L'économie française peine à redémarrer
L'économie française ne devrait croître que de 0,1% au troisième trimestre après 0,2% au deuxième, selon la Banque de France (BdF) qui a publié mercredi 7 aout une première estimation fondée sur son enquête mensuelle de conjoncture de juillet. Cette prévision intervient dans un contexte de légère baisse des commandes aux entreprises, globalement et à l’export, souligne la BdF dans son enquête.
Dans sa dernière notre de conjoncture, fin juin, l’Insee avait tablé sur une croissance nulle au troisième trimestre et une hausse du PIB de 0,1 % au quatrième, l’année 2013 risquant fort de se solder par une contraction de 0,1 % du fait notamment de l’atonie de la demande et l’impact du chômage sur le pouvoir d’achat, selon cet institut qui publiera le taux de croissance officiel pour le deuxième trimestre (première estimation) le 14 août.

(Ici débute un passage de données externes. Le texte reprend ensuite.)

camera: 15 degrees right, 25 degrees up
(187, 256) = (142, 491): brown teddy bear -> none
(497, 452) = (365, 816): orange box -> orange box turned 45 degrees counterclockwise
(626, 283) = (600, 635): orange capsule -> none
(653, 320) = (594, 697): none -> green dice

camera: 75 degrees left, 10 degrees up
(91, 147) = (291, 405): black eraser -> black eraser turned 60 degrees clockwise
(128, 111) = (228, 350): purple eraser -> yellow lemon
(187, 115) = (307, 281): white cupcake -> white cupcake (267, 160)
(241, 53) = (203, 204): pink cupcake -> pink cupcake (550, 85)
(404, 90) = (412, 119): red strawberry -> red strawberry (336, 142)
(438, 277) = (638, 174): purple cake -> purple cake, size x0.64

En juillet, l’indicateur du climat des affaires dans l’industrie de la BdF a baissé d’un point à 95 par rapport à juin, mais celui des services a enregistré une hausse d’un point à 91, les deux se situant en-dessous de leur moyenne de long terme (100). Selon les chefs d’entreprise interrogés par la BdF, la production industrielle a légèrement progressé ou s’est maintenue dans la plupart des secteurs le mois dernier, à l’exception de l’automobile et du secteur caoutchouc-plastique, tous deux en recul. Les commandes ont légèrement baissé et les carnets sont jugés insuffisants, sauf dans le matériel de transport hors automobile, et se sont redressés dans l’agroalimentaire. Le taux d’utilisation des capacités de production dans l’industrie manufacturière a progressé de 0,4 point, à 75,9%, son plus haut niveau depuis décembre. Pour le mois d’août, les chefs d’entreprise prévoient une faible amélioration de l’activité.

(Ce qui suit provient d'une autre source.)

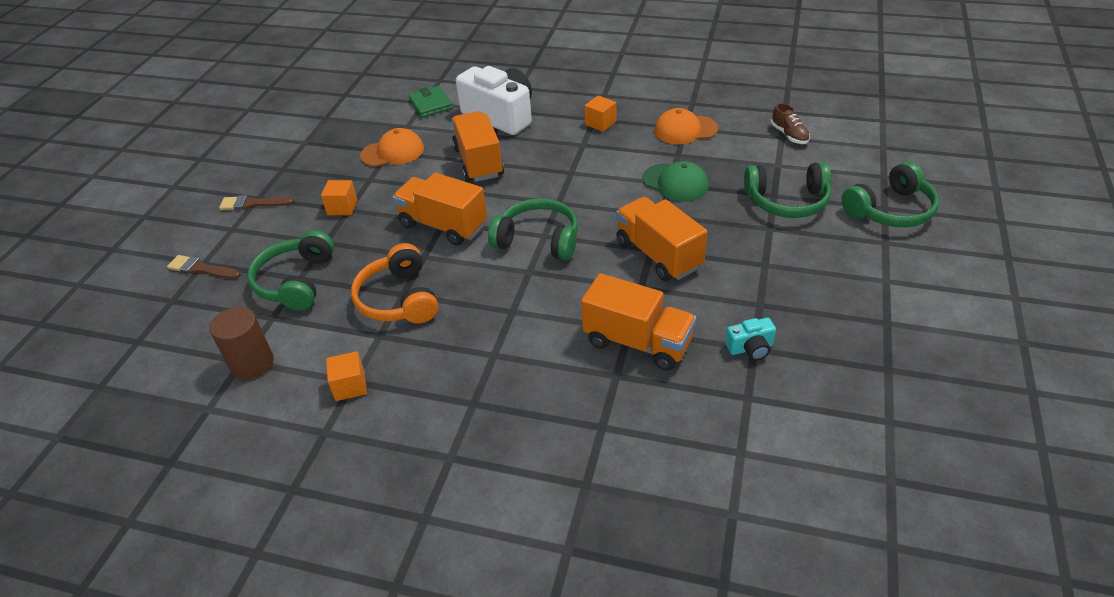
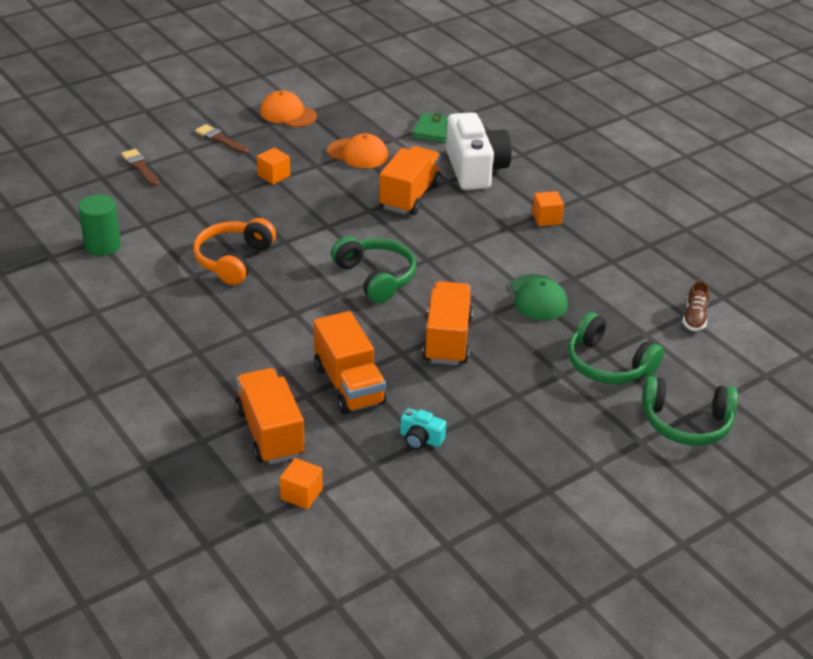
camera: 35 degrees right, 5 degrees down
(252, 363) = (102, 245): brown cylinder -> green cylinder
(296, 281) = (185, 209): green headphones -> none
(350, 386) = (140, 295): orange cube -> orange cube (301, 494)
(443, 225) = (324, 228): orange truck -> orange truck (270, 433)
(685, 130) = (609, 263): orange cap -> orange cap (288, 114)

Dans les services, l’activité a augmenté en juillet du fait de la hausse du travail temporaire et des services informatiques. Les effectifs sont stables et les contraintes de trésorerie se sont un peu desserrées. Les chefs d’entreprise entrevoient une amélioration de l’activité en août.
A l’international, le déficit commercial de la France s’est contracté à 4,44 milliards d’euros en juin par rapport à son niveau élevé de mai grâce à une légère reprise des exportations mais surtout une forte baisse des importations, à leur plus bas niveau depuis fin 2010, selon les données publiées mercredi par les Douanes (chiffres corrigés des variations saisonnières et des jours ouvrables). En mai, le déficit avait atteint 5,71 milliards d’euros. Sur l’ensemble du premier semestre, il ressort à 29,96 milliards d’euros, revenant sous la barre de 30 milliards pour la première fois depuis trois ans, contre 35,75 milliards sur les six premiers mois de 2012. Cette contraction du déficit est due à une baisse plus marquée des importations (-2,2% au total) que des exportations (-1,9%), qui accusent leur premier recul sur la période depuis 2009, reflétant ainsi les difficultés des principaux partenaires de la France.